You have until Thursday to comment on FIPS-199. FIPS-199 is a new process for categorizing non-classified IT systems in nine different risk "boxes" drafted by the National Institute of Standards and Technology.

According to Ron Ross, NIST's director of the National Information Assurance Partnership, FIPS-199 "is part of the NIST effort to give federal agencies guidance on the level of security controls they need in meeting the classic security areas of Confidentiality, Integrity and Availability."

FIPS-199"is part of the NIST effort to give federal agencies guidance on the level of security controls they need."

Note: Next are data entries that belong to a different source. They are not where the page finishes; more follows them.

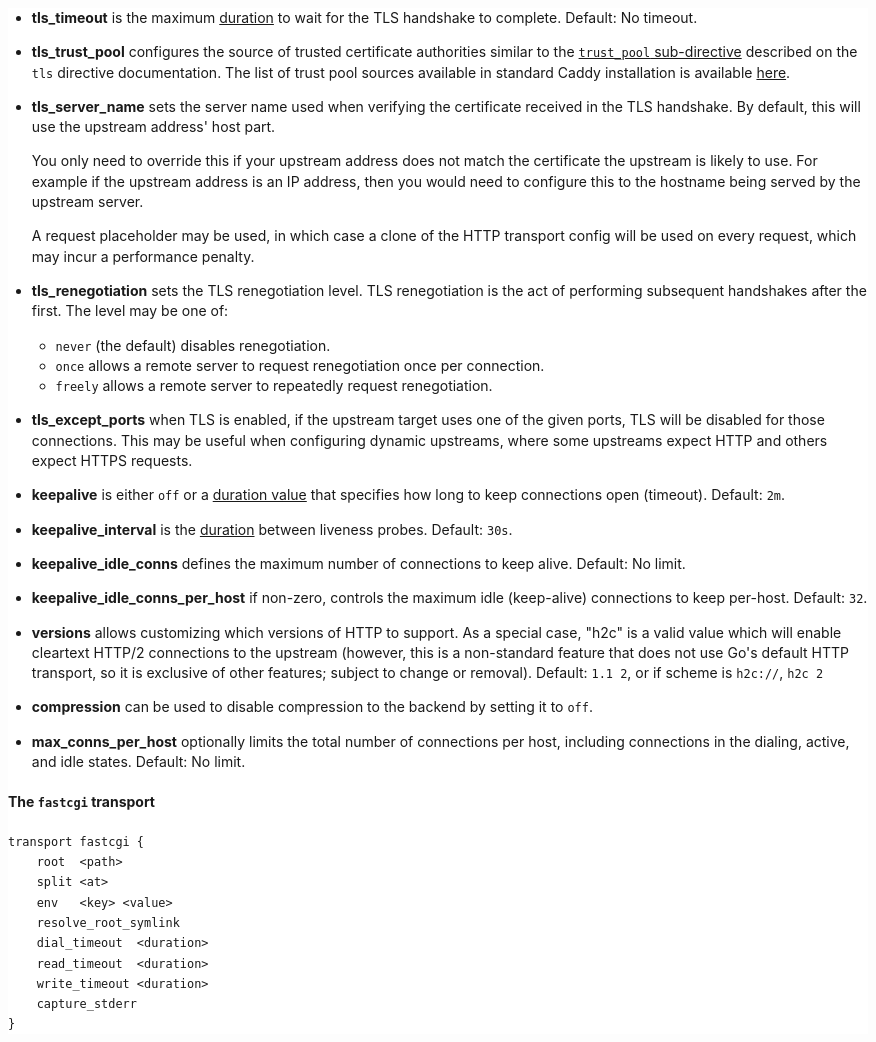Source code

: - **tls_timeout** <span id="tls_timeout"/> is the maximum [duration](/docs/conventions#durations) to wait for the TLS handshake to complete. Default: No timeout.

- **tls_trust_pool** <span id="tls_trust_pool"/> configures the source of trusted certificate authorities similar to the [`trust_pool` sub-directive](/docs/caddyfile/directives/tls#trust_pool) described on the `tls` directive documentation. The list of trust pool sources available in standard Caddy installation is available [here](/docs/caddyfile/directives/tls#trust-pool-providers).

- **tls_server_name** <span id="tls_server_name"/> sets the server name used when verifying the certificate received in the TLS handshake. By default, this will use the upstream address' host part.

  You only need to override this if your upstream address does not match the certificate the upstream is likely to use. For example if the upstream address is an IP address, then you would need to configure this to the hostname being served by the upstream server.

  A request placeholder may be used, in which case a clone of the HTTP transport config will be used on every request, which may incur a performance penalty.

- **tls_renegotiation** <span id="tls_renegotiation"/> sets the TLS renegotiation level. TLS renegotiation is the act of performing subsequent handshakes after the first. The level may be one of:
  - `never` (the default) disables renegotiation.
  - `once` allows a remote server to request renegotiation once per connection.
  - `freely` allows a remote server to repeatedly request renegotiation.

- **tls_except_ports** <span id="tls_except_ports"/> when TLS is enabled, if the upstream target uses one of the given ports, TLS will be disabled for those connections. This may be useful when configuring dynamic upstreams, where some upstreams expect HTTP and others expect HTTPS requests.

- **keepalive** <span id="keepalive"/> is either `off` or a [duration value](/docs/conventions#durations) that specifies how long to keep connections open (timeout). Default: `2m`.

- **keepalive_interval** <span id="keepalive_interval"/> is the [duration](/docs/conventions#durations) between liveness probes. Default: `30s`.

- **keepalive_idle_conns** <span id="keepalive_idle_conns"/> defines the maximum number of connections to keep alive. Default: No limit.

- **keepalive_idle_conns_per_host** <span id="keepalive_idle_conns_per_host"/> if non-zero, controls the maximum idle (keep-alive) connections to keep per-host. Default: `32`.

- **versions** <span id="versions"/> allows customizing which versions of HTTP to support. As a special case, "h2c" is a valid value which will enable cleartext HTTP/2 connections to the upstream (however, this is a non-standard feature that does not use Go's default HTTP transport, so it is exclusive of other features; subject to change or removal). Default: `1.1 2`, or if scheme is `h2c://`, `h2c 2`

- **compression** <span id="compression"/> can be used to disable compression to the backend by setting it to `off`.

- **max_conns_per_host** <span id="max_conns_per_host"/> optionally limits the total number of connections per host, including connections in the dialing, active, and idle states. Default: No limit.



#### The `fastcgi` transport

```caddy-d
transport fastcgi {
	root  <path>
	split <at>
	env   <key> <value>
	resolve_root_symlink
	dial_timeout  <duration>
	read_timeout  <duration>
	write_timeout <duration>
	capture_stderr
}
```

As drafted, FIPS-199 creates a matrix of nine charted boxes for cross-referencing specific requirements for Low-, Moderate- and High Risk information and systems. Ross said the new Federal Information Processing Standard draws on the method by which classified systems are categorized, where a Top Secret system might be defined by the "impact of its loss" on a national mission.

Ross said many non-national security systems running today nonetheless need to meet tougher requirements because they might contain information related to critical infrastructure, terrorist alerts, witness protection, sensitive citizen information, etc.

Something like medical privacy data can be subject to varying levels of non-disclosure law and regulation, and agencies maintaining such data need a better grasp on how to make sure basic controls are implemented to assure compliance, Ross told an Energy department computer security conference last month.

The FIPS-199 effort dovetails with work being done on NIST special publication 800-53, which will standardize Minimum Security Controls for agency IT. Ross said the 800-53 process has led officials to examine and often incorporate existing standards from across many agency-specific processes, including the Defense department, the National Security Agency, the Central Intelligence Agency, ISO 17799 and elsewhere.

A draft of Special Publication 800-53 is also expected out this summer.